# RECORD EXCERPTS
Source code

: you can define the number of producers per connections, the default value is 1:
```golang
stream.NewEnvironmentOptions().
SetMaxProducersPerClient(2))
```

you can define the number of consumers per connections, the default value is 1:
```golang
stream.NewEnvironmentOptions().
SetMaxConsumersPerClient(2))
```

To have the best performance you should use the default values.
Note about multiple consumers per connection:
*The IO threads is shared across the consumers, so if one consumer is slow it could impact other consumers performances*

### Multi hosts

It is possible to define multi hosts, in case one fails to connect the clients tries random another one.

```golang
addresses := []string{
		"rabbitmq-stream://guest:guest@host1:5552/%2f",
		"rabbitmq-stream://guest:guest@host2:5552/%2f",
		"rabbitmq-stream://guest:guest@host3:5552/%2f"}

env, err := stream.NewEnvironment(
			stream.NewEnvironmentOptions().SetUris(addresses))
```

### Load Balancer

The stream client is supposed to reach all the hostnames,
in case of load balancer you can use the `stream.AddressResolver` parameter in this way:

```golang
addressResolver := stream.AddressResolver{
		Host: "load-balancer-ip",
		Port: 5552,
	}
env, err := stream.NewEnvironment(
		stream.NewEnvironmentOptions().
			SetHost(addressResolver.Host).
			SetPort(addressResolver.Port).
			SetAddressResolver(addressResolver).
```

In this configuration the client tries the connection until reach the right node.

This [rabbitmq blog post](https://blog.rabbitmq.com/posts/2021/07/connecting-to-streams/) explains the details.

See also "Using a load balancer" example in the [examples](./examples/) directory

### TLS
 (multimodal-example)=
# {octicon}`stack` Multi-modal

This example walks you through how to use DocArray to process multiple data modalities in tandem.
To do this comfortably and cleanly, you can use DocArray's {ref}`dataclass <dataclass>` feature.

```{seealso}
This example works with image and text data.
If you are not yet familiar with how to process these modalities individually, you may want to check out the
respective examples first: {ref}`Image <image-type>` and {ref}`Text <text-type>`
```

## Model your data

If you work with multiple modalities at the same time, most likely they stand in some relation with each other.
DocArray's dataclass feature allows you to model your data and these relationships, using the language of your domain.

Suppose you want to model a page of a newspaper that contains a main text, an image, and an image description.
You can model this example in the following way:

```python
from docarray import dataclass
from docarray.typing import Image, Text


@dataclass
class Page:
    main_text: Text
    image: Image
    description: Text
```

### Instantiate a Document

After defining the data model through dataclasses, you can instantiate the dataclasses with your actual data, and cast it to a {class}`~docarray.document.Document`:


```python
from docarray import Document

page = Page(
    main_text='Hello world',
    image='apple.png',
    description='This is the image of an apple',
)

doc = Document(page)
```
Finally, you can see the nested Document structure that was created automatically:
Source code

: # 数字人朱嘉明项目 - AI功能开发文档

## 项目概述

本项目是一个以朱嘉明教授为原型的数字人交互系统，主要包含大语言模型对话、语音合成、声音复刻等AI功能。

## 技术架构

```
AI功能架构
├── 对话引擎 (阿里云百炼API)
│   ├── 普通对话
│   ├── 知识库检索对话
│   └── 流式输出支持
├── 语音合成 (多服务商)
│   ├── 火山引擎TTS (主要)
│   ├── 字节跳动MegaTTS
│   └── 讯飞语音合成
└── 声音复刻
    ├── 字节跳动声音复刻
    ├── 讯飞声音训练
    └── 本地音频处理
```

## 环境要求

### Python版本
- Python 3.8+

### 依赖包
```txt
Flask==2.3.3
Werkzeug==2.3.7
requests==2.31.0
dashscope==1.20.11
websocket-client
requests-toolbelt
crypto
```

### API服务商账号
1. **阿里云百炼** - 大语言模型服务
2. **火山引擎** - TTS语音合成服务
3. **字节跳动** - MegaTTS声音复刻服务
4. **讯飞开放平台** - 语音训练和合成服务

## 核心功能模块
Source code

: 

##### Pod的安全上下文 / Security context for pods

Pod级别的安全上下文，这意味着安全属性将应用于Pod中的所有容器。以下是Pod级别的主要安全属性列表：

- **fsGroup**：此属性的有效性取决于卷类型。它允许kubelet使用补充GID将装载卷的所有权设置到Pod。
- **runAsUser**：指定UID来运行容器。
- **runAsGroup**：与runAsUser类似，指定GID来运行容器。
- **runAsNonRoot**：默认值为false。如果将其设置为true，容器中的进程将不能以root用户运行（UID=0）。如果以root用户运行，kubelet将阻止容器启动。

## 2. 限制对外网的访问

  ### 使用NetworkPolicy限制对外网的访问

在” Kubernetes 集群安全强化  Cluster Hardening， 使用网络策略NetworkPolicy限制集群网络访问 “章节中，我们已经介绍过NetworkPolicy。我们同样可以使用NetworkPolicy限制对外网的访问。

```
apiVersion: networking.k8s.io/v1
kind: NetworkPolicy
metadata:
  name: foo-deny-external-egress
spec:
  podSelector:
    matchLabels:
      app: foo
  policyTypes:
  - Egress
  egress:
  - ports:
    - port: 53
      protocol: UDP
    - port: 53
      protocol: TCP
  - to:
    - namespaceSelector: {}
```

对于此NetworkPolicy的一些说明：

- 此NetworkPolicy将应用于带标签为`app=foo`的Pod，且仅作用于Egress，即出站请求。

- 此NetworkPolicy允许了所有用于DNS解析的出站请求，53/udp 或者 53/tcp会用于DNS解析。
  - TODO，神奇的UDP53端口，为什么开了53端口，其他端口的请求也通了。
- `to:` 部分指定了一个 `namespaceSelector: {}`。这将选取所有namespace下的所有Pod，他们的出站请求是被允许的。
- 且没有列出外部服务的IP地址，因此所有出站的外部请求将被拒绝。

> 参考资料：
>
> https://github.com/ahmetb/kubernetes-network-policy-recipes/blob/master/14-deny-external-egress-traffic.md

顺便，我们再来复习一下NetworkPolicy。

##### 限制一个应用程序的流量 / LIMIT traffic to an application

# ASSIGNED TASK
In the answer, every line above should be retyped exactly.

# RESPONSE AREA
Source code

: you can define the number of producers per connections, the default value is 1:
```golang
stream.NewEnvironmentOptions().
SetMaxProducersPerClient(2))
```

you can define the number of consumers per connections, the default value is 1:
```golang
stream.NewEnvironmentOptions().
SetMaxConsumersPerClient(2))
```

To have the best performance you should use the default values.
Note about multiple consumers per connection:
*The IO threads is shared across the consumers, so if one consumer is slow it could impact other consumers performances*

### Multi hosts

It is possible to define multi hosts, in case one fails to connect the clients tries random another one.

```golang
addresses := []string{
		"rabbitmq-stream://guest:guest@host1:5552/%2f",
		"rabbitmq-stream://guest:guest@host2:5552/%2f",
		"rabbitmq-stream://guest:guest@host3:5552/%2f"}

env, err := stream.NewEnvironment(
			stream.NewEnvironmentOptions().SetUris(addresses))
```

### Load Balancer

The stream client is supposed to reach all the hostnames,
in case of load balancer you can use the `stream.AddressResolver` parameter in this way:

```golang
addressResolver := stream.AddressResolver{
		Host: "load-balancer-ip",
		Port: 5552,
	}
env, err := stream.NewEnvironment(
		stream.NewEnvironmentOptions().
			SetHost(addressResolver.Host).
			SetPort(addressResolver.Port).
			SetAddressResolver(addressResolver).
```

In this configuration the client tries the connection until reach the right node.

This [rabbitmq blog post](https://blog.rabbitmq.com/posts/2021/07/connecting-to-streams/) explains the details.

See also "Using a load balancer" example in the [examples](./examples/) directory

### TLS
 (multimodal-example)=
# {octicon}`stack` Multi-modal

This example walks you through how to use DocArray to process multiple data modalities in tandem.
To do this comfortably and cleanly, you can use DocArray's {ref}`dataclass <dataclass>` feature.

```{seealso}
This example works with image and text data.
If you are not yet familiar with how to process these modalities individually, you may want to check out the
respective examples first: {ref}`Image <image-type>` and {ref}`Text <text-type>`
```

## Model your data

If you work with multiple modalities at the same time, most likely they stand in some relation with each other.
DocArray's dataclass feature allows you to model your data and these relationships, using the language of your domain.

Suppose you want to model a page of a newspaper that contains a main text, an image, and an image description.
You can model this example in the following way:

```python
from docarray import dataclass
from docarray.typing import Image, Text


@dataclass
class Page:
    main_text: Text
    image: Image
    description: Text
```

### Instantiate a Document

After defining the data model through dataclasses, you can instantiate the dataclasses with your actual data, and cast it to a {class}`~docarray.document.Document`:


```python
from docarray import Document

page = Page(
    main_text='Hello world',
    image='apple.png',
    description='This is the image of an apple',
)

doc = Document(page)
```
Finally, you can see the nested Document structure that was created automatically:
Source code

: # 数字人朱嘉明项目 - AI功能开发文档

## 项目概述

本项目是一个以朱嘉明教授为原型的数字人交互系统，主要包含大语言模型对话、语音合成、声音复刻等AI功能。

## 技术架构

```
AI功能架构
├── 对话引擎 (阿里云百炼API)
│   ├── 普通对话
│   ├── 知识库检索对话
│   └── 流式输出支持
├── 语音合成 (多服务商)
│   ├── 火山引擎TTS (主要)
│   ├── 字节跳动MegaTTS
│   └── 讯飞语音合成
└── 声音复刻
    ├── 字节跳动声音复刻
    ├── 讯飞声音训练
    └── 本地音频处理
```

## 环境要求

### Python版本
- Python 3.8+

### 依赖包
```txt
Flask==2.3.3
Werkzeug==2.3.7
requests==2.31.0
dashscope==1.20.11
websocket-client
requests-toolbelt
crypto
```

### API服务商账号
1. **阿里云百炼** - 大语言模型服务
2. **火山引擎** - TTS语音合成服务
3. **字节跳动** - MegaTTS声音复刻服务
4. **讯飞开放平台** - 语音训练和合成服务

## 核心功能模块
Source code

: 

##### Pod的安全上下文 / Security context for pods

Pod级别的安全上下文，这意味着安全属性将应用于Pod中的所有容器。以下是Pod级别的主要安全属性列表：

- **fsGroup**：此属性的有效性取决于卷类型。它允许kubelet使用补充GID将装载卷的所有权设置到Pod。
- **runAsUser**：指定UID来运行容器。
- **runAsGroup**：与runAsUser类似，指定GID来运行容器。
- **runAsNonRoot**：默认值为false。如果将其设置为true，容器中的进程将不能以root用户运行（UID=0）。如果以root用户运行，kubelet将阻止容器启动。

## 2. 限制对外网的访问

  ### 使用NetworkPolicy限制对外网的访问

在” Kubernetes 集群安全强化  Cluster Hardening， 使用网络策略NetworkPolicy限制集群网络访问 “章节中，我们已经介绍过NetworkPolicy。我们同样可以使用NetworkPolicy限制对外网的访问。

```
apiVersion: networking.k8s.io/v1
kind: NetworkPolicy
metadata:
  name: foo-deny-external-egress
spec:
  podSelector:
    matchLabels:
      app: foo
  policyTypes:
  - Egress
  egress:
  - ports:
    - port: 53
      protocol: UDP
    - port: 53
      protocol: TCP
  - to:
    - namespaceSelector: {}
```

对于此NetworkPolicy的一些说明：

- 此NetworkPolicy将应用于带标签为`app=foo`的Pod，且仅作用于Egress，即出站请求。

- 此NetworkPolicy允许了所有用于DNS解析的出站请求，53/udp 或者 53/tcp会用于DNS解析。
  - TODO，神奇的UDP53端口，为什么开了53端口，其他端口的请求也通了。
- `to:` 部分指定了一个 `namespaceSelector: {}`。这将选取所有namespace下的所有Pod，他们的出站请求是被允许的。
- 且没有列出外部服务的IP地址，因此所有出站的外部请求将被拒绝。

> 参考资料：
>
> https://github.com/ahmetb/kubernetes-network-policy-recipes/blob/master/14-deny-external-egress-traffic.md

顺便，我们再来复习一下NetworkPolicy。

##### 限制一个应用程序的流量 / LIMIT traffic to an application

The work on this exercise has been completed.